* WHAT IS EXPECTED *
The letter below, on the language of foreign officials' communications to Chinese authorities, states what all the needed interpreters could have undergone in the years since the treaties were made. List each of those stages in the order the letter gives them.

* SOURCE EXCERPT *
-- begin --
I have responded to Dr. Lord, that he is at liberty to send his dispatches to
the authorities in English if he can do so without sacrificing any of the
interests committed to him.
[Inclosure 1 in No. 719.]
Mr. Lord to Mr.
Seward.
Ningpo, May 31,
1880.
No. 124.]
Sir: I venture to submit a few remarks for your
consideration on the question which forms the subject of this letter,
namely, “Why should not foreign officials use their own language in
their communications addressed to the Chinese authorities?”
That they should do so, and that they should do so as soon as it could be
made practicable, was certainly contemplated at the time when the
treaties were made, as a number of these treaties have stipulations to
that effect.
In the English treaty, Article I, we read: “All official communications
addressed by the diplomatic and consular agents of Her Majesty the Queen
to the Chinese authorities shall, henceforth, be written in English.
They will, for the present, be accompanied by a Chinese version, but it
is understood that, in the event of there being any difference of
meaning between the English and Chinese text, the English Government
will hold the sense as expressed in the English text to be the correct
one.”
The language of the French treaty, Article III, is to the same effect,
only more explicit. We read: “Les communications officio lies des agents
diplomatiques et consulates français avee les autorités chinoises seront
écrites en français, niais seront accompagnées, pour faciliter le
service, d’une traduction chinoise aussi exacte que possible, jusqiv’au
moment oú le gouvernemeut impérial de Pérkin ayant des interprètes pour
parler et ècrire correctement le francais, la correspondance aura lieu
dans cette langue pour les agents francais, et en chinois pour les
fonctionnaires de l’empire.”
Several of the other treaties have similar stipulation, but I need not
burden this
[Page 289]
letter with
further quotations. Their language on this subject is the language of
reason simply stating what should be, and what commonly is, official
custom, that communications are made in the language of the party
addressing, and that translations of them, if translations are needed,
must be provided by the party addressed. There would be no justice,
there would be great inconvenience in laying the burden of making these
translations all upon one side. And so it is never done except under
extraordinary circumstances, and then only, as here contemplated, till
these circumstances can be changed. At the time these treaties were
made’, it was understood that the Chinese Government could not perform
its part of this work, for the want of suitable interpreters. So foreign
governments kindly consented to perform this work for it, until it
should have time to provide its interpreters, it being understood, of
course, that prompt and efficient effort would be made in that
direction. This was many years ago, time more than enough for all the
interpreters needed to have been born, reared, trained, and put into
service. But we see them not.
-- end --
* PROVIDED INFORMATION *
-- begin --
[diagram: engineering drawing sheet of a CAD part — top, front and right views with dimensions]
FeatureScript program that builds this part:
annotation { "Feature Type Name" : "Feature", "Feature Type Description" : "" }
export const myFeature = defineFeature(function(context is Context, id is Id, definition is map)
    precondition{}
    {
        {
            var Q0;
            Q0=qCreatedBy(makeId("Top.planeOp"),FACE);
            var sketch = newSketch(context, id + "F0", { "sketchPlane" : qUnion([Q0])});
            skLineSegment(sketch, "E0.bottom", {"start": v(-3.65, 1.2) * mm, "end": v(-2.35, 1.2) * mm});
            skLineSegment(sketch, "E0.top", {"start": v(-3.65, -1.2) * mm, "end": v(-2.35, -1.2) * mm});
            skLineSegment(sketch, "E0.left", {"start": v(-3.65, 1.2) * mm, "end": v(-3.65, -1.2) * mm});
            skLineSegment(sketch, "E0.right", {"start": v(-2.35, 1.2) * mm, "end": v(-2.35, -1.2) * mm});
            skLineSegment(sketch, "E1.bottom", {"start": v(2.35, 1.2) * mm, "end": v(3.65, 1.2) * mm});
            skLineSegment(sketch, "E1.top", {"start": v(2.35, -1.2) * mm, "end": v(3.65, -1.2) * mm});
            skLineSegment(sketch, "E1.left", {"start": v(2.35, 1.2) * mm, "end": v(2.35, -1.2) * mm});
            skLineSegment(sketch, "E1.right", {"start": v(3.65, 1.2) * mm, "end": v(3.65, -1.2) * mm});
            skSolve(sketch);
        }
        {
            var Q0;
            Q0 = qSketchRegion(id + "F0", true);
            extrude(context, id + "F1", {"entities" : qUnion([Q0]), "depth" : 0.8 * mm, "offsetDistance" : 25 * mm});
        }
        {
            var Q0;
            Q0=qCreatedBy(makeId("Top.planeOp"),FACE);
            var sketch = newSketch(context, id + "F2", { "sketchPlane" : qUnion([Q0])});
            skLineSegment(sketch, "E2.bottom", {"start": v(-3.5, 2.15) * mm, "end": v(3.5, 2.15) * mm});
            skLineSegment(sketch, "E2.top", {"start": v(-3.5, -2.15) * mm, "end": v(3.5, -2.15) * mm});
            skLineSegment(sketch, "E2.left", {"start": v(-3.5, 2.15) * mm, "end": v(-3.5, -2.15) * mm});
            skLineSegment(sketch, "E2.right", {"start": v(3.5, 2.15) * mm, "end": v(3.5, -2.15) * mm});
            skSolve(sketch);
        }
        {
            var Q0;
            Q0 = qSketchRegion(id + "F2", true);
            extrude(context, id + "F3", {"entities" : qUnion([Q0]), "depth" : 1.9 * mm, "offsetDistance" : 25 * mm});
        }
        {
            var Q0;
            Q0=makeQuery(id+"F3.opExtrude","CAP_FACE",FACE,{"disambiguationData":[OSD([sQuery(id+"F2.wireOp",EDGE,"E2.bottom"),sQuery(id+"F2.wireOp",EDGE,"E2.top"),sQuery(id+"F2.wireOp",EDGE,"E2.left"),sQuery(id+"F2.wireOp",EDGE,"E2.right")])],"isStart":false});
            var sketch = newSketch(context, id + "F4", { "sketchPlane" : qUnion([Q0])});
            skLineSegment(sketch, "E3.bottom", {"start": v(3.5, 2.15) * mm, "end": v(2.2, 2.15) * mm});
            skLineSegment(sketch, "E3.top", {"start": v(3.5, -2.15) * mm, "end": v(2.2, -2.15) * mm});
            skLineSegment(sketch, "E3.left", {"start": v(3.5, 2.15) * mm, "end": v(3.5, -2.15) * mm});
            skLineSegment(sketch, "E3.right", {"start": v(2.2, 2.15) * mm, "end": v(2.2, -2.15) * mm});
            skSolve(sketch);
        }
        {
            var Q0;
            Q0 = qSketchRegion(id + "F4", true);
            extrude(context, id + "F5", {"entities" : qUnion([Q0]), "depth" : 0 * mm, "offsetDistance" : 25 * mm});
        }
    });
-- end --
* EXERCISE ANSWER *
1. Born
2. Reared
3. Trained
4. Put into service